Competition in the meat packing industry is currently a central focus of the Antitrust Division of the Department of Justice (“DOJ”) and the USDA.

In 2008, the DOJ and 16 states challenged the merger of JBS and the National Beef Packing Company, leading the parties to abandon the deal. In its amended complaint filed against the transaction, the DOJ opposed the merger, claiming that it would have combined two of the four largest beef packing companies in the U.S. (“Post merger, over 80% of the nation’s fed cattle packing capacity would be controlled by a three-firm oligopoly. . . .”).

The DOJ’s concern about concentration in the meat packing industry apparently continues. As is often the case, a merger investigation educates regulators, and after the investigation concludes, the government’s lawyers maintain an interest in the industry. In March, the DOJ Assistant Attorney General for the Antitrust Division, Christine Varney, declared that in the near future we will see “unprecedented cooperation and collaboration between [the DOJ] and the USDA,” in her remarks at the first DOJ/USDA competition workshop, held in Ankeny Iowa. Varney noted that collaboration will include “taking full advantage of the authority that’s delegated to us in the Packer[s] and Stockyard[s] Act,” a 1921 statute that specifically addresses competition in the meat packing industry.

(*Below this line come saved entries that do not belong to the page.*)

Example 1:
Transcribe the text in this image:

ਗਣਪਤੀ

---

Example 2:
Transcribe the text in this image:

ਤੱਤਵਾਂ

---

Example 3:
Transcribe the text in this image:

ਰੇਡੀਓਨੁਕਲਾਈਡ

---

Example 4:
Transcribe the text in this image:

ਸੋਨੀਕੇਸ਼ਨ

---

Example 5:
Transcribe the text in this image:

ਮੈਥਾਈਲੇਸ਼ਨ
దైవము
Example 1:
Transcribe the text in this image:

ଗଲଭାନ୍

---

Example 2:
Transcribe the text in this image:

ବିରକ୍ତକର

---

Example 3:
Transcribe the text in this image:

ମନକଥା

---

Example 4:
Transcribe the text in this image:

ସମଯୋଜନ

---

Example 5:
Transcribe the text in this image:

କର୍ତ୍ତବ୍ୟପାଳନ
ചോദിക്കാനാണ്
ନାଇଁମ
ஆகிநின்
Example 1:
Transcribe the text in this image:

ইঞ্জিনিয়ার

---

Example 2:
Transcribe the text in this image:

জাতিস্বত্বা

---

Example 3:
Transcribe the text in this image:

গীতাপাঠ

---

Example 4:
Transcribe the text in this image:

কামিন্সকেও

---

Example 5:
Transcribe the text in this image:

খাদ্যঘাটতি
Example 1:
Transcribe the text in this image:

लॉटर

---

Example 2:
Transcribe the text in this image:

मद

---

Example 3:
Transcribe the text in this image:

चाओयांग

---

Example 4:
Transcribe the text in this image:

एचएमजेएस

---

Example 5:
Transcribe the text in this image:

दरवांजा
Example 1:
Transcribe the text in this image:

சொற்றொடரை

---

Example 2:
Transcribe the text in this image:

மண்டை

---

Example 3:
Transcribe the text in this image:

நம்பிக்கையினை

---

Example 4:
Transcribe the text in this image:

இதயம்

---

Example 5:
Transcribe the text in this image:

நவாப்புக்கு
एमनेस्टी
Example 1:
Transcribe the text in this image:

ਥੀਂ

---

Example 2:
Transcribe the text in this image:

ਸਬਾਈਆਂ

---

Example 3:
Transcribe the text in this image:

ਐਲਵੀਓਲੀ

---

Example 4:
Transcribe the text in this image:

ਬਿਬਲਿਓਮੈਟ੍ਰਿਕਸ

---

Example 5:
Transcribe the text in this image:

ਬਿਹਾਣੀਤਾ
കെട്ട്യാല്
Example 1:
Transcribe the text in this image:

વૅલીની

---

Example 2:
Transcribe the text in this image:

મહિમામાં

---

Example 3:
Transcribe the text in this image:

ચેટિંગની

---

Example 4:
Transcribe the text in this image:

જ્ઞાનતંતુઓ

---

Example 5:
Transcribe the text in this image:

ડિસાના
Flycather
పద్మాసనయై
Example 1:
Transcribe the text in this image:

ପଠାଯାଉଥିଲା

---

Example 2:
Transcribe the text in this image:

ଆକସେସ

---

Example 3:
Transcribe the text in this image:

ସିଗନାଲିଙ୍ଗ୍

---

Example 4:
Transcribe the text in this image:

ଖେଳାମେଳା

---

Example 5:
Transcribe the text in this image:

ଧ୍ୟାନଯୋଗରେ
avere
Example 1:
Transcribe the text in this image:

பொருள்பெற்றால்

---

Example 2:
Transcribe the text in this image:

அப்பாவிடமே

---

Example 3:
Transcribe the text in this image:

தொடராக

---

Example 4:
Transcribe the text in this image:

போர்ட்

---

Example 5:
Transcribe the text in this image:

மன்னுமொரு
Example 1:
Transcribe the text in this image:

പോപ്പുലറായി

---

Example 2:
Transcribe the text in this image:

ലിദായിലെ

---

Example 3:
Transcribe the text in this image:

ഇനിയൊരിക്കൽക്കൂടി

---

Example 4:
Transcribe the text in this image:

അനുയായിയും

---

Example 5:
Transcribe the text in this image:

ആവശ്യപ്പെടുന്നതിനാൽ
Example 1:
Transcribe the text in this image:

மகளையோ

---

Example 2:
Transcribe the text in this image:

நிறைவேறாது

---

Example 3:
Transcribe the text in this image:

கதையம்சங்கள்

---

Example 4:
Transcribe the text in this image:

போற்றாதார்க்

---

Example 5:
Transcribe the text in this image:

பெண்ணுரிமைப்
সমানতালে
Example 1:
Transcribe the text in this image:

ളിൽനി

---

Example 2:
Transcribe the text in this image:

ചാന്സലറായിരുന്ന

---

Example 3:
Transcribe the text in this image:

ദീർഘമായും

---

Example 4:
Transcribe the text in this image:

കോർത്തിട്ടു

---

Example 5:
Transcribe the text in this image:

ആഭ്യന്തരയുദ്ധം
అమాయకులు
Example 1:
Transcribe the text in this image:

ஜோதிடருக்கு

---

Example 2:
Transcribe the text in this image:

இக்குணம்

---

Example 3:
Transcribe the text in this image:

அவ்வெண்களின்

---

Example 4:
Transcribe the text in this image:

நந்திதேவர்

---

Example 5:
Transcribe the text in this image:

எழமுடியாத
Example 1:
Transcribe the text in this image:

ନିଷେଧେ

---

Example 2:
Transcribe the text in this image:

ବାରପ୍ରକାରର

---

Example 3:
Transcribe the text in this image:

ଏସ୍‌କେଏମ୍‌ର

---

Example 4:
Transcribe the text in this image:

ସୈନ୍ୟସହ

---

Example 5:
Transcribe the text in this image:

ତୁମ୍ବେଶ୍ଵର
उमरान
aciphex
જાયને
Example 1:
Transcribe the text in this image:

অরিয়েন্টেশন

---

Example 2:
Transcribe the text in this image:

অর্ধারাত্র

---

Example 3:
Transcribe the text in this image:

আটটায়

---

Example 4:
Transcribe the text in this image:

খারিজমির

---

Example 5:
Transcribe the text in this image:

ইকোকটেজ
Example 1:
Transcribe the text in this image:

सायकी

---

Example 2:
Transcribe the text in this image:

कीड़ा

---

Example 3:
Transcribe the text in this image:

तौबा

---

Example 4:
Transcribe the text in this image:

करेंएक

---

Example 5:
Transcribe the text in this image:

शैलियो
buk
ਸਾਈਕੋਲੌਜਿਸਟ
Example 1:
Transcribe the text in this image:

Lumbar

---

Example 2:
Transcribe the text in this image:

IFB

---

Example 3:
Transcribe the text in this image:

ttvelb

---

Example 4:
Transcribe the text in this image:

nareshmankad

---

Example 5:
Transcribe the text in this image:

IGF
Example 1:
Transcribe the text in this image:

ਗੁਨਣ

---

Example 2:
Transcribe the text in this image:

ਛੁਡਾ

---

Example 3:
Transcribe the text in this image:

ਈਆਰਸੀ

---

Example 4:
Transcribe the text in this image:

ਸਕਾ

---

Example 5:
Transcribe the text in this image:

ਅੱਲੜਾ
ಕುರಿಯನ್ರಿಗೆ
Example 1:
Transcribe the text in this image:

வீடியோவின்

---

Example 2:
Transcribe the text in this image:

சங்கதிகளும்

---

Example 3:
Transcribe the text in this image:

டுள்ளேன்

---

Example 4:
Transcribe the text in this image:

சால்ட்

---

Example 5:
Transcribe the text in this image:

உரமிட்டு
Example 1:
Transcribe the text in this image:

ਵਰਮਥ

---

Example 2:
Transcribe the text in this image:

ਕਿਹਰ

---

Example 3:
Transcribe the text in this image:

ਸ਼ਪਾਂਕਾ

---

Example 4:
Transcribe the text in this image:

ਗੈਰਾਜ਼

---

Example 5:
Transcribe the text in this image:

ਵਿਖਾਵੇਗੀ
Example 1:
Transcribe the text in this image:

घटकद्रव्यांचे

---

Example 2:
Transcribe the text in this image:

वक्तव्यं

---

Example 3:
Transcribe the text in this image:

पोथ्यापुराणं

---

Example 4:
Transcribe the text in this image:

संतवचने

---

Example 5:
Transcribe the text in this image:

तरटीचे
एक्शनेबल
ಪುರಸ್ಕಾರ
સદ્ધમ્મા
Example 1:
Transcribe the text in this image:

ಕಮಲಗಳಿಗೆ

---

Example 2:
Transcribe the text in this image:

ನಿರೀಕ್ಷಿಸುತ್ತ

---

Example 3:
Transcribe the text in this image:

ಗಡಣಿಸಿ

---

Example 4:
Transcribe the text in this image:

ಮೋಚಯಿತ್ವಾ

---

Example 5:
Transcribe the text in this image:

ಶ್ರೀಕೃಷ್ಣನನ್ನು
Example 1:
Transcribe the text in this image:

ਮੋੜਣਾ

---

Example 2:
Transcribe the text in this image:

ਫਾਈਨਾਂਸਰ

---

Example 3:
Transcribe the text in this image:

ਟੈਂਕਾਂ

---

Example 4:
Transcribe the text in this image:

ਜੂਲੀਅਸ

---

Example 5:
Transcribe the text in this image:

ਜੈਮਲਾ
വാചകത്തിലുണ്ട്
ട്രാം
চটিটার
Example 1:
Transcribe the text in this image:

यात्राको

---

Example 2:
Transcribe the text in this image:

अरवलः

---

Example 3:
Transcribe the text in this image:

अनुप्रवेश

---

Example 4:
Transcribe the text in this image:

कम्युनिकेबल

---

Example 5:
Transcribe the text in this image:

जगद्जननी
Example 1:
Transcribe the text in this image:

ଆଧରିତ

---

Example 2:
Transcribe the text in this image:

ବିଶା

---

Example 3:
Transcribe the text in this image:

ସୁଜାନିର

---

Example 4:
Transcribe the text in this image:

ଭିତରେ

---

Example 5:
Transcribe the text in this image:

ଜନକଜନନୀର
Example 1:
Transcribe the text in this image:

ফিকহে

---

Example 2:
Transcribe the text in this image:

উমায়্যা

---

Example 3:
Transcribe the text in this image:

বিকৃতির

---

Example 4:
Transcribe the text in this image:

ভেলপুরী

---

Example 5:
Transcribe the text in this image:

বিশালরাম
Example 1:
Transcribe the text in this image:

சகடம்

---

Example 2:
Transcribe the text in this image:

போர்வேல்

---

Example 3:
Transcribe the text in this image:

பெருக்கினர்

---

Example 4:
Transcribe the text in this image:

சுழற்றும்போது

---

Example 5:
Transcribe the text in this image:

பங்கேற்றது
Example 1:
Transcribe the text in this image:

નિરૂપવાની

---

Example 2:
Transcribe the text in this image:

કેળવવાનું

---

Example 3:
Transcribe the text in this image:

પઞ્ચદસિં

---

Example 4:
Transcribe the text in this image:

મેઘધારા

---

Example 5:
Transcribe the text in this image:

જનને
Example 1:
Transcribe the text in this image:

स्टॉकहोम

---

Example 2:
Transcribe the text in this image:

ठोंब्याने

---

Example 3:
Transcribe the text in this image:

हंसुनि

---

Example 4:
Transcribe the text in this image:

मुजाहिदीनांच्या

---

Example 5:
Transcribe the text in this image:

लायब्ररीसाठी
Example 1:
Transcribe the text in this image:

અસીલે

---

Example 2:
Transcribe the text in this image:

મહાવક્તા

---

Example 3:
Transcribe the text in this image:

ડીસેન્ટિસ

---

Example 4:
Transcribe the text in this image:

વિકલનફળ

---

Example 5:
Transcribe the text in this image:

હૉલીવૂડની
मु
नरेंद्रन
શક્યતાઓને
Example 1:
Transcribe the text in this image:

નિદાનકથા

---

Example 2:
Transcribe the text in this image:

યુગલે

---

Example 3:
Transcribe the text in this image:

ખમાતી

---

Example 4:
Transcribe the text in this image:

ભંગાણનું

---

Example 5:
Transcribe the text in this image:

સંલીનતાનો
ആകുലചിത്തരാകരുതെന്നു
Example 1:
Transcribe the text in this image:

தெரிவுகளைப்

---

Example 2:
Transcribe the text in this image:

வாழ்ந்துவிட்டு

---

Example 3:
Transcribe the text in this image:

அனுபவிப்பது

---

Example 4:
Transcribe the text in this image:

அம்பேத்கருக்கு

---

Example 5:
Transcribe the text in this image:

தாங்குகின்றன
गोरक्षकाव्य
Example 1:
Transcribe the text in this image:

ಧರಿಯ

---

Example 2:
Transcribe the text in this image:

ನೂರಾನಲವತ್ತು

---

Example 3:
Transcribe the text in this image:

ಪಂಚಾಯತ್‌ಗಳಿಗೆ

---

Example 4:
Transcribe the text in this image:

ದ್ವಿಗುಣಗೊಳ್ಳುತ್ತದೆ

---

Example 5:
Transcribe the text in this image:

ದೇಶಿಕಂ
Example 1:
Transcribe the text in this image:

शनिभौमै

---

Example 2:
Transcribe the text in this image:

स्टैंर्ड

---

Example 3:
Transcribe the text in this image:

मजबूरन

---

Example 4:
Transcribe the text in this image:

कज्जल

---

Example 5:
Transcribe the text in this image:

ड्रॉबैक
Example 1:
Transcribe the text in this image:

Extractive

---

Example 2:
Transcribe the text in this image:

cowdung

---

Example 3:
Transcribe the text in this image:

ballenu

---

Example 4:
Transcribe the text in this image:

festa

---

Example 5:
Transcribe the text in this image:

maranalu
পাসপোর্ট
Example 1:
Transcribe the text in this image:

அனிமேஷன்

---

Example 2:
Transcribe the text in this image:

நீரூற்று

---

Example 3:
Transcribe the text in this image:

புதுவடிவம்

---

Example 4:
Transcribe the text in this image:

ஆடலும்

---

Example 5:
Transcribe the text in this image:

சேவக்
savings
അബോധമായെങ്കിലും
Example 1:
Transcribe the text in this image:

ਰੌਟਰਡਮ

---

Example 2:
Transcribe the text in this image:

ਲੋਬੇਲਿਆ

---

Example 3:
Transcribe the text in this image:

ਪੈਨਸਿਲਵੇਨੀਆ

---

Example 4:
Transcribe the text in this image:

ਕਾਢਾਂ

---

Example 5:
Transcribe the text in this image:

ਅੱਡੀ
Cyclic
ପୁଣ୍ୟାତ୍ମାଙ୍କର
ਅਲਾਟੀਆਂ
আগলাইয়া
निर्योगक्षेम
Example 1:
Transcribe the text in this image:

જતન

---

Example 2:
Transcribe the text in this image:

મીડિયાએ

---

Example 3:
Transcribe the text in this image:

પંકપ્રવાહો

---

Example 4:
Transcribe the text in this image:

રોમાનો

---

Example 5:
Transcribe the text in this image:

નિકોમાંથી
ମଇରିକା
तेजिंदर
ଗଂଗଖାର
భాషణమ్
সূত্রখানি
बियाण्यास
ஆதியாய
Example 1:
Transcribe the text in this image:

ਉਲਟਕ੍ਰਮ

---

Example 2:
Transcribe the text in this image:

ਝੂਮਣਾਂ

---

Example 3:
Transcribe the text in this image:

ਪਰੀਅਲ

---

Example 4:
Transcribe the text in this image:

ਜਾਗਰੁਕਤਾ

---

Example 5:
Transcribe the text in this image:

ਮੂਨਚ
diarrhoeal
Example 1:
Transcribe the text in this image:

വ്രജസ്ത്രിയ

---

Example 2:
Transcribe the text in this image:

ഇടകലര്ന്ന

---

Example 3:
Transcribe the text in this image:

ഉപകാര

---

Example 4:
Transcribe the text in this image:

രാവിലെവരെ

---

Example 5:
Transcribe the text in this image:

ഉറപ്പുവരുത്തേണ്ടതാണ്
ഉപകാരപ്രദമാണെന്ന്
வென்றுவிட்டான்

Earlier this month, the Associated Press reported that officials from the USDA’s Grain Inspection, Packers and Stockyards Administration (”GIPSA”) are speaking to cattle ranchers about competition and pricing in the meat packing industry. CEO of the Ranchers-Cattlemen Action Legal Fund (“R-CALF”), Bill Bullard, is quoted in the article, noting that ranchers in his organization have been frequently meeting with USDA officials in recent months. Ranchers argue that the country’s four biggest meat packing companies (Tyson Foods, JBS, Cargill, and National Beef) benefit from “buyer power.” They claim that buyer power drives down prices for the cattle that they raise. Economists would argue that such buyer power ultimately benefits customers.

In any event, does all this talk mean that aggressive enforcement of the Packers and Stockyards Act (to the benefit of ranchers) is on the horizon? A USDA official quoted in the Associated Press article suggests that may be true, corroborating the Assistant Attorney General’s comments above (“[W]hat we’re doing at GIPSA now is trying to . . . enforce the Packers and Stockyards Act . . . .”).

The DOJ and USDA are spending this entire year evaluating antitrust and competition policy in the agriculture industry, starting with a series of public workshops. There will be a workshop on the poultry industry on May 21, in Normal, Alabama. On August 27, the agencies will host a workshop in Fort Collins, Colorado, addressing “concentration in livestock markets, buyer power and enforcement of the Packers and Stockyards Act.”